**Task item**.
Every line below that contains the word "down" must be copied.

**Information given**.
────────────────────

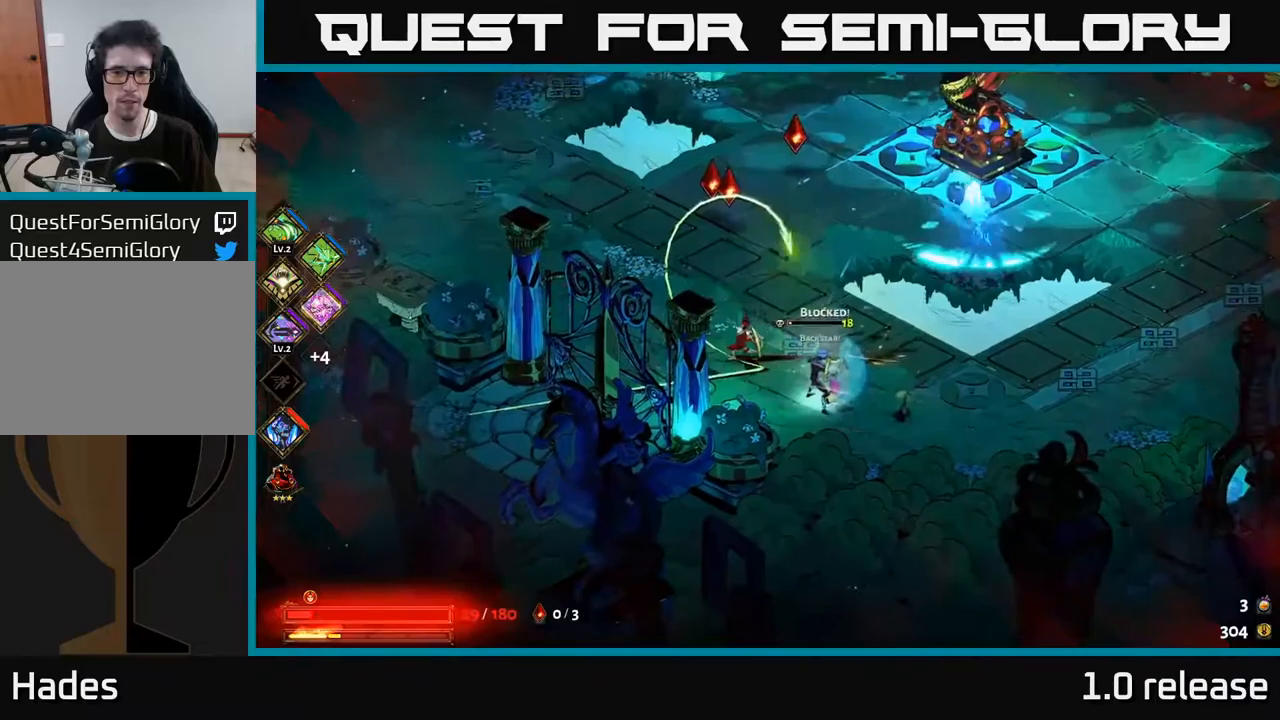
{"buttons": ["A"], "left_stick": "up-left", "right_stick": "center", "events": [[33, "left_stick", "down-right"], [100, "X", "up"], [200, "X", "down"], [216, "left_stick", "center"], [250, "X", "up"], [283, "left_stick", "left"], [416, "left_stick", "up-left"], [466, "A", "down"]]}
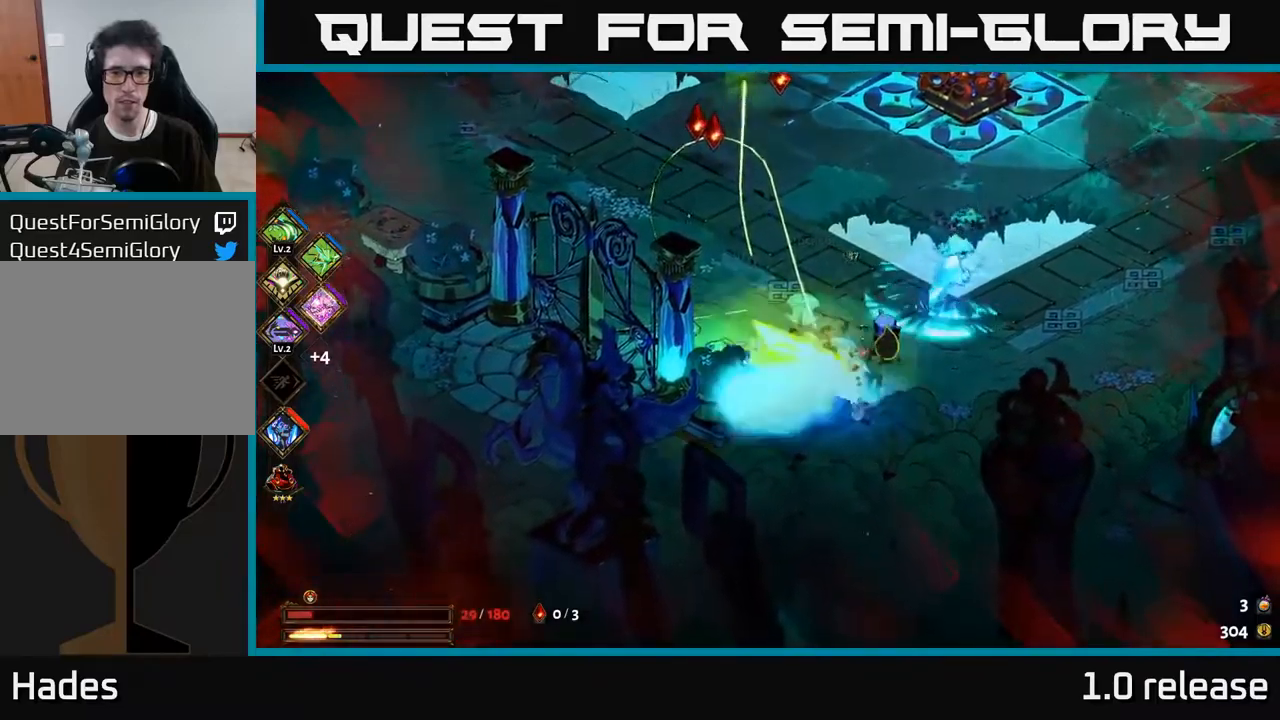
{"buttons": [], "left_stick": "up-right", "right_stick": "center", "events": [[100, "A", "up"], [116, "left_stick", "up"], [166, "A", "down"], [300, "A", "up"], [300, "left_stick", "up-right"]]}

────────────────────

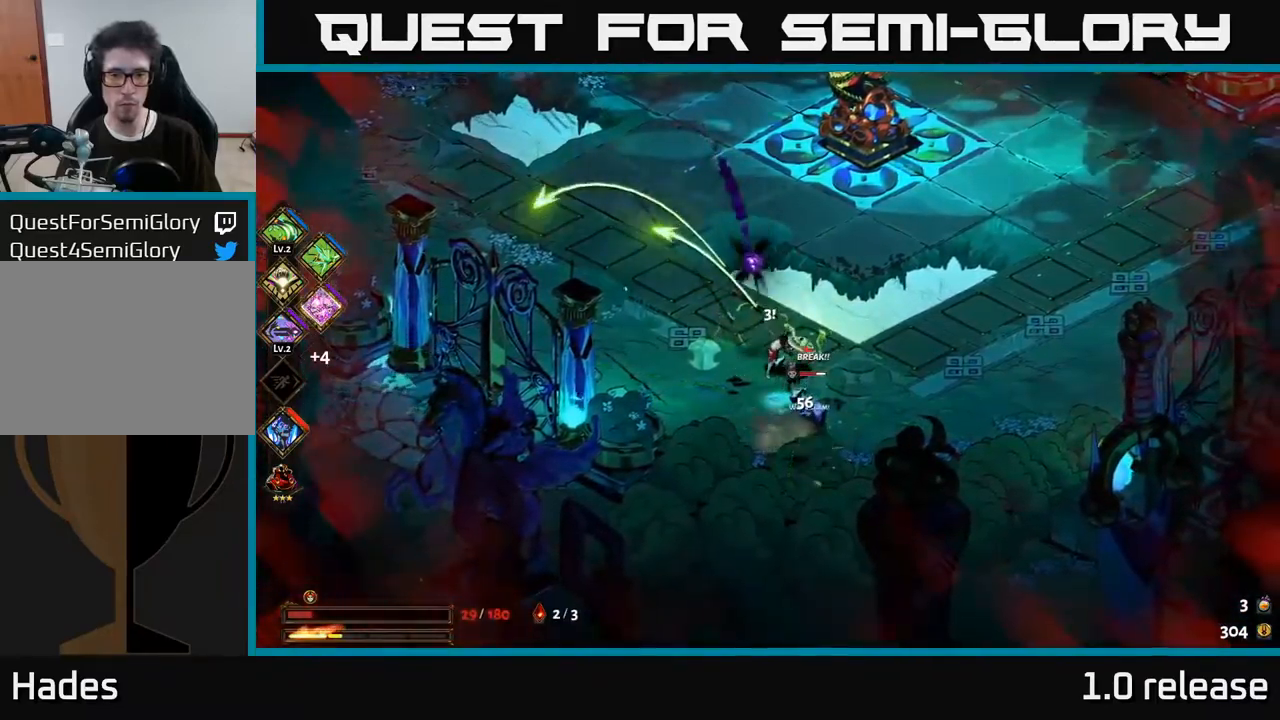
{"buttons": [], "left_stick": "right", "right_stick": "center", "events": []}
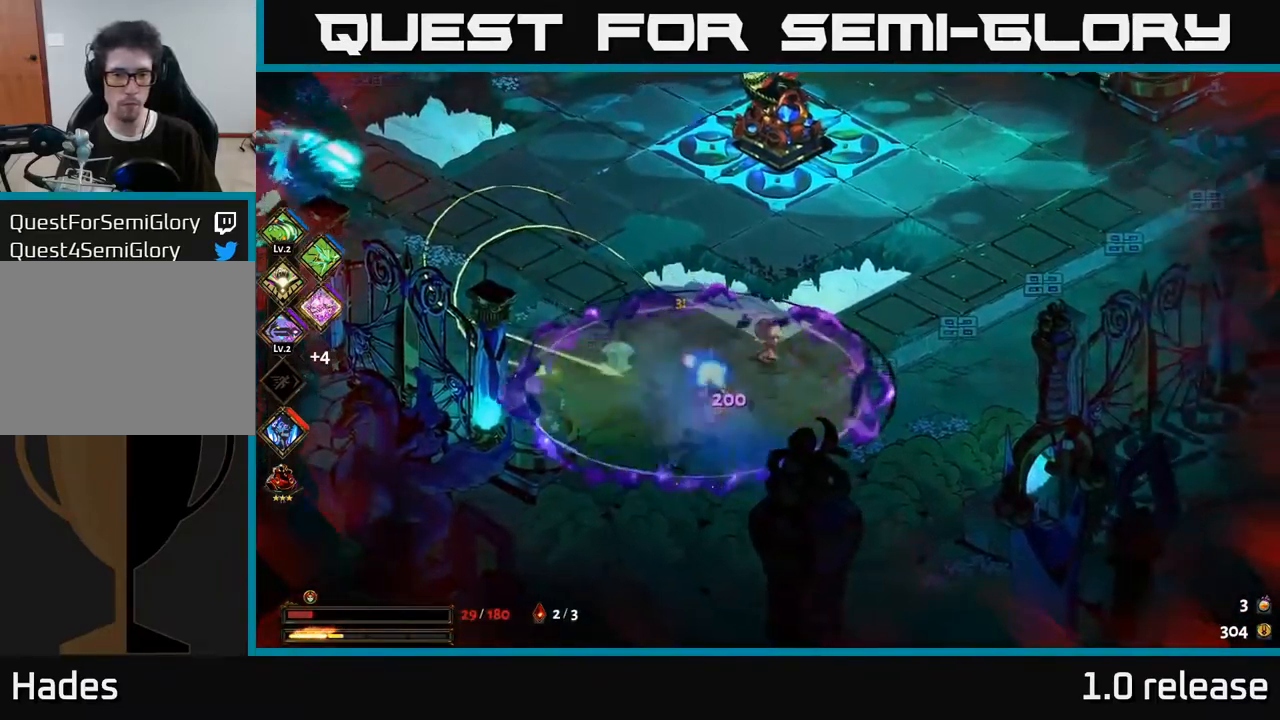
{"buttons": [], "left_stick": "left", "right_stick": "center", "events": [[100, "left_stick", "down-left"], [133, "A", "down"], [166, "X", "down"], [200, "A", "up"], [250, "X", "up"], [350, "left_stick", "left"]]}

────────────────────

**Task output**.
{"buttons": ["A"], "left_stick": "up-left", "right_stick": "center", "events": [[33, "left_stick", "down-right"], [100, "X", "up"], [200, "X", "down"], [216, "left_stick", "center"], [250, "X", "up"], [283, "left_stick", "left"], [416, "left_stick", "up-left"], [466, "A", "down"]]}
{"buttons": [], "left_stick": "up-right", "right_stick": "center", "events": [[100, "A", "up"], [116, "left_stick", "up"], [166, "A", "down"], [300, "A", "up"], [300, "left_stick", "up-right"]]}
{"buttons": [], "left_stick": "left", "right_stick": "center", "events": [[100, "left_stick", "down-left"], [133, "A", "down"], [166, "X", "down"], [200, "A", "up"], [250, "X", "up"], [350, "left_stick", "left"]]}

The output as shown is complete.